-- ИЗУЧАЕМЫЙ ТЕКСТ --
╔══

Автобиография Шэрон Стоун. Красота жизни, прожитой дважды — страница 19 из 43

Вообще нет такого слова, чтобы назвать все, что я чувствовала. Нет такого слова на свете.

Те, кто хоть раз познал себя сломленным, кто из-за этого не способен строить отношения с другими людьми так, как это удается всем остальным, обретают своего рода удобство в одиночестве. Полагаю, проводить время наедине с собой по-своему приятно. А может, нам просто кажется, что это менее опасный вариант.

Я испытывала гнев и негодование, я отвечала своей матери снисходительностью и жестокостью, фальшивой добротой и ложным терпением. В конечном счете я решила быть честной с собой и прекратила общаться с ней.

Она писала мне. Писала очень глубокомысленные письма, сердечные и страстные. Говорила, что ничего не знала. Хотя в конечном счете выяснилось, что знала. Она была полна сожалений и раскаяния. Она любила меня. Это очень чувствовалось. Она хотела, чтобы я получила эту любовь, и я ее получила. Я хотела, чтобы мать любила меня, хотела быть преданной этой любви. Какой бы она ни была. Но мама не хотела видеть меня, а я не хотела видеть ее. Нас разделяла жестокость, которую просто так было не объяснить. Мама говорила, что у нее очень много разных встреч. Я не говорила ничего. Только что я тоже ее люблю. Какая-то часть меня всегда любила ту часть ее, которая хотела любить меня, – то же можно было сказать о маме и ее любви ко мне.

╚══

-- ПРЕДСТАВЛЕННЫЙ ЛИСТИНГ --
╔══

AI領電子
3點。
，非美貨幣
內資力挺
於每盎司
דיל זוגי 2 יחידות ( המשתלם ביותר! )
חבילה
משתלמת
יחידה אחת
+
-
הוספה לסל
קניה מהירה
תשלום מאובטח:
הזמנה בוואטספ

╚══

-- ЗАДАНИЕ A --
Перепишите часть текста об отношениях с матерью, начиная со слов «Она писала мне.» и заканчивая словами «любви ко мне.», заменив «письма» на «послания».
-- ЗАДАНИЕ B --
Кратко изложите текст об отношениях с матерью в двух предложениях.

-- ВАШ ОТВЕТ A --
Она писала мне. Писала очень глубокомысленные послания, сердечные и страстные. Говорила, что ничего не знала. Хотя в конечном счете выяснилось, что знала. Она была полна сожалений и раскаяния. Она любила меня. Это очень чувствовалось. Она хотела, чтобы я получила эту любовь, и я ее получила. Я хотела, чтобы мать любила меня, хотела быть преданной этой любви. Какой бы она ни была. Но мама не хотела видеть меня, а я не хотела видеть ее. Нас разделяла жестокость, которую просто так было не объяснить. Мама говорила, что у нее очень много разных встреч. Я не говорила ничего. Только что я тоже ее люблю. Какая-то часть меня всегда любила ту часть ее, которая хотела любить меня, – то же можно было сказать о маме и ее любви ко мне.

-- ВАШ ОТВЕТ B --
Рассказчица испытывала к матери гнев и негодование, а в конечном счете решила быть честной с собой и прекратила с ней общаться. Мать писала ей сердечные письма, полные сожалений и любви, но ни одна из них не хотела видеть другую, и в ответ рассказчица говорила лишь, что тоже ее любит.